Excerpt provided:

◆ ◆ ◆

For more detail, see for this link for example. https://www.color-blindness.com/2009/01/19/colorblind-colors...

If you are using only hue to differentiate colors, you're making a mistake. Use text, a pattern, hover text, anything else.



That article has actively harmful advise for people who have my type of color blindness (red deficient and green at the wrong wavelength). Their advice for red-green color blindness is basically to only use greens and yellows which are pretty much impossible for me to tell apart.

The best is when people make sure there is something other than just color to tell something apart. If you are making a game, the best is to have a color wheel to pick the colors for things (UI elements, friendlies/enemies, etc) as most forms of baked-in colorblindness support tend to just make things worse for me.


Where is the recommendation for using green and yellow? I can't find that.

I understood the recommendation to be 'use extra visual cues', except when only 'color contrast' (basically two contrasting-brightness colors, and the color itself has no significance) is being used. I'm colorblind too and totally agree.


They have color charts for each type of colorblindness with lines drawn on them for sets of hues to avoid. None of these lines go through both the green and yellow colors.


That is not in the article itself, is it one of the sources linked?


I am red-green colorblind and I actually thought the article nailed it in my case. Don’t depend on differences in hues, but use differences in contrast (saturation and brightness). If UI folks followed this rule I’d be good.

Aside: Last time I was in Spokane some genius decided to turn the light signals sideways. I had no way to tell whether to go or stop w/o watching other.


I think that's the point the person you're replying to is trying to make. The author nails it for red green color blindness, but fails for most other forms of color blindness


I've never understood if there are really people who commonly confuse red and green, or if others are making that assumption because it's commonly called "red green color blindness", but that assumption seems so ubiquitous, it makes me feel like I'm misunderstanding something. I'm red-green insensitive, and in reality that's exactly how it manifests, not as the inability to distinguish red from green. It's what you'd expect: Purples look more blue, greens look more yellow. That's (mostly) it.


Yep, they exist. I'm one of them.

When you see either red or green in isolation, does it take you longer than usual to tell which it is? It does for me. It's pretty rare that I simply can't tell at all, but it does happen, and it's common that it takes me multiple seconds to figure out which it is. The little red/green leds that the sibling comment mentioned can indeed be particularly shit.

The purple thing sounds familiar to me. If you take blue and add red or green, it can be very difficult for me to tell which it is. That was my earliest issue with colors, I got in trouble in school for mixing up bluegreen and purple.

There do exist some pretty detailed tests for exactly which type of colorblindness you have if you're curious, though I'm not sure if they can be done reliably on a non-calibrated monitor.


There definitely are people who confuse red and green, I know one. He really hates all those battery chargers that change color from red to green when they finish charging because he cannot distinguish them at all.


When 'color contrast' is mentioned he is referring to the example with the toggle tokens, with widely different brightness for the active (blue) and inactive (light gray) states. I suggest re-reading the article, since the author agrees completely with you - your last sentence is a straight paraphrase of this:

> If you’re using competing color hues to differentiate states, you need another visual cue besides color. But if you’re only using color contrast to differentiate states, it’s likely accessible to color blind users.

◆ ◆ ◆

Requirement 1:
Print the passage of the color-blindness discussion that opens with the words "I am red-green" and closes with "I’d be good.", copying it word for word.
The records that follow have no connection to the color-blindness discussion.

Working data:
◆ ◆ ◆

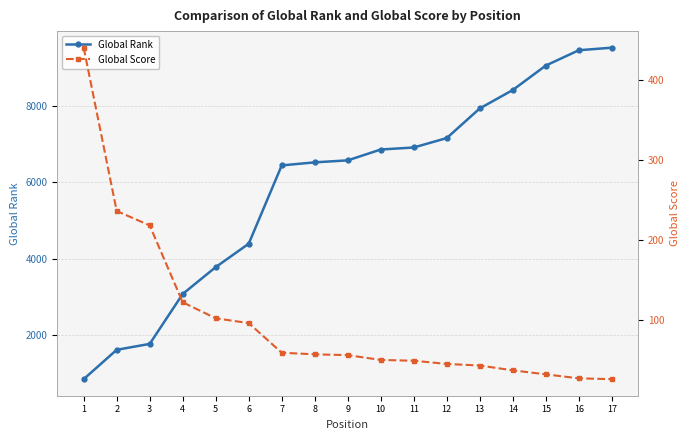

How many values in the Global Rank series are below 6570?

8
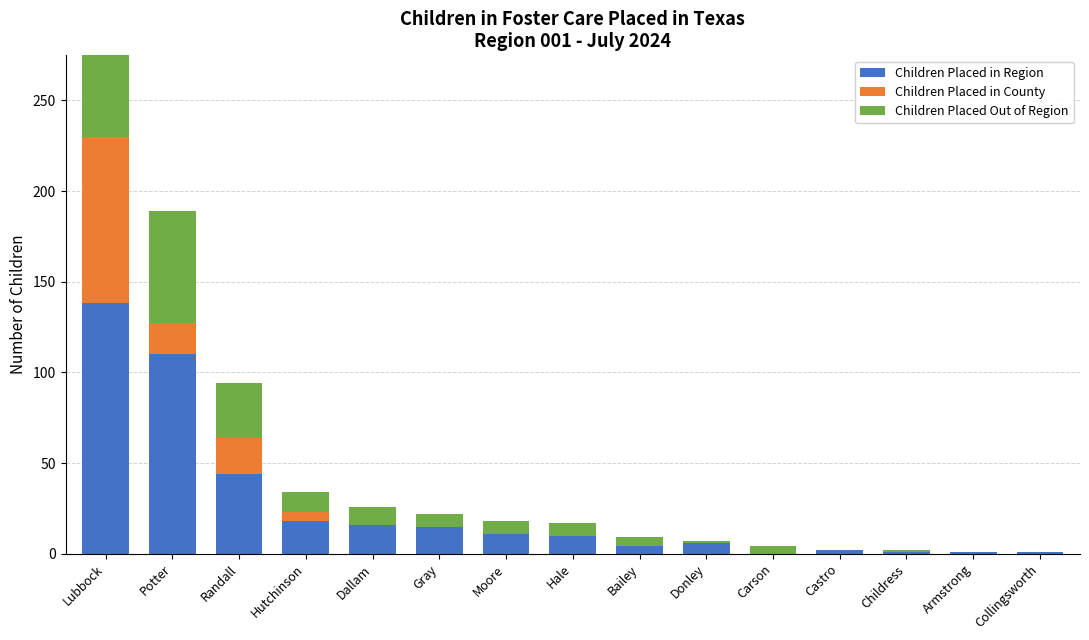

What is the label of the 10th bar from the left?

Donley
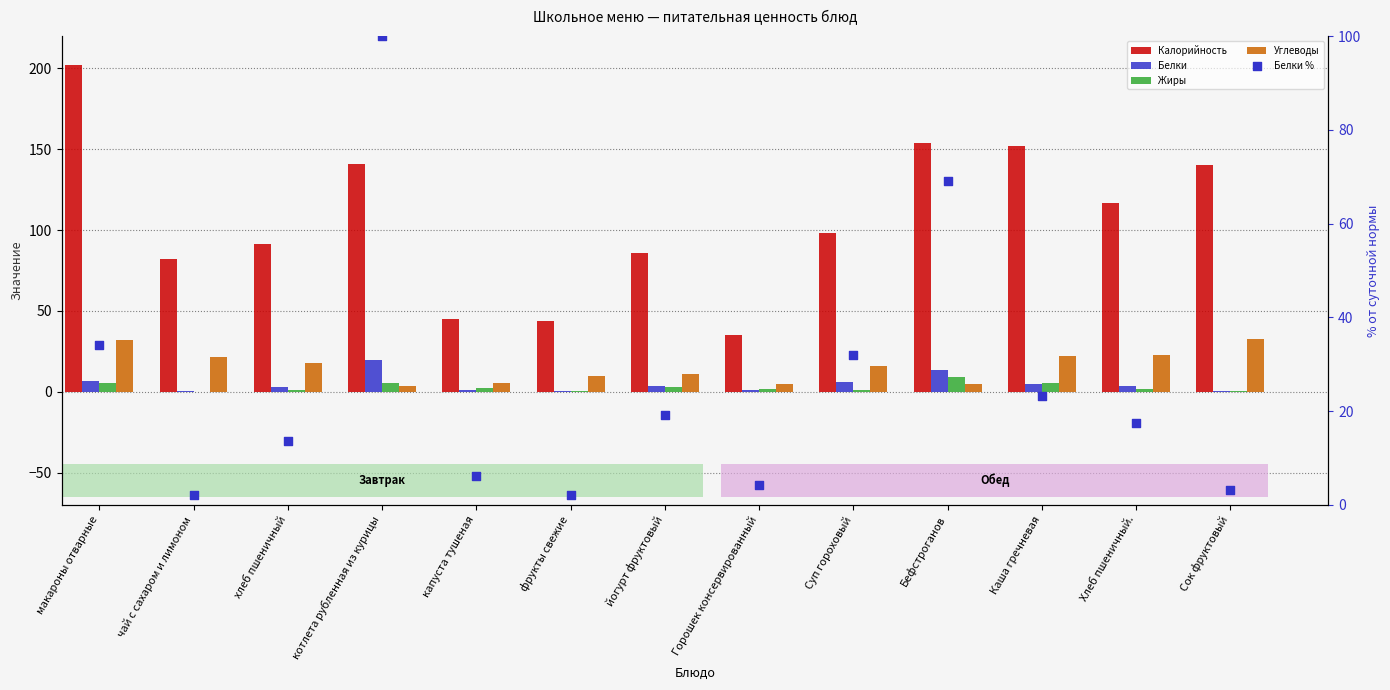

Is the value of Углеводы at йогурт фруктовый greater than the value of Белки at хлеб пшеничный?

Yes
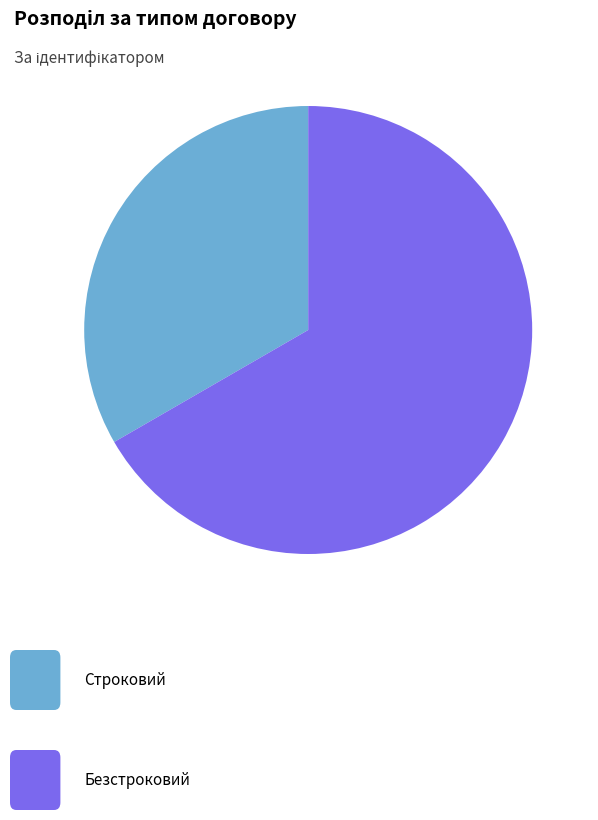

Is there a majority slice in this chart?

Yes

◆ ◆ ◆

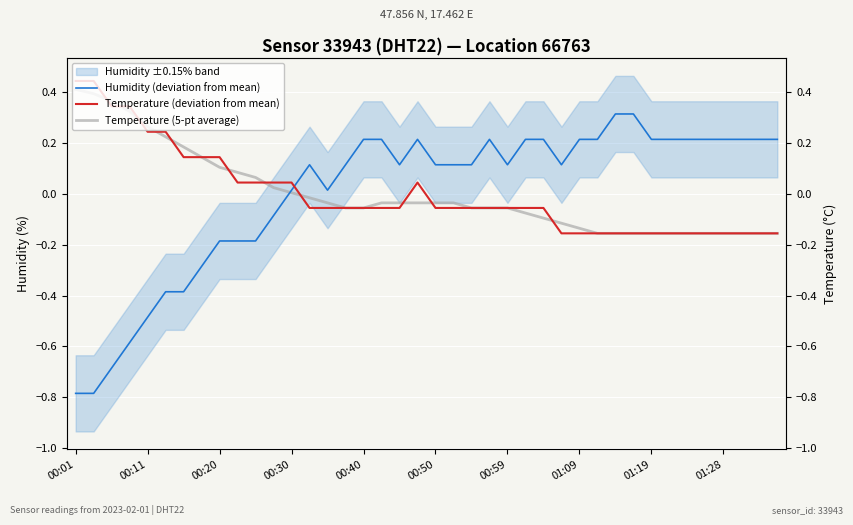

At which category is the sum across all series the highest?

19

◆ ◆ ◆

Requirement 2:
Output, unchanged, the part of the records that opens with the line containing "How many values" and closes with the line containing "Is there a majority slice in this chart?", both of those lines included. Omit the pictures from your answer.

Answer box 1:
I am red-green colorblind and I actually thought the article nailed it in my case. Don’t depend on differences in hues, but use differences in contrast (saturation and brightness). If UI folks followed this rule I’d be good.

Answer box 2:
How many values in the Global Rank series are below 6570?

8

What is the label of the 10th bar from the left?

Donley

Is the value of Углеводы at йогурт фруктовый greater than the value of Белки at хлеб пшеничный?

Yes

Is there a majority slice in this chart?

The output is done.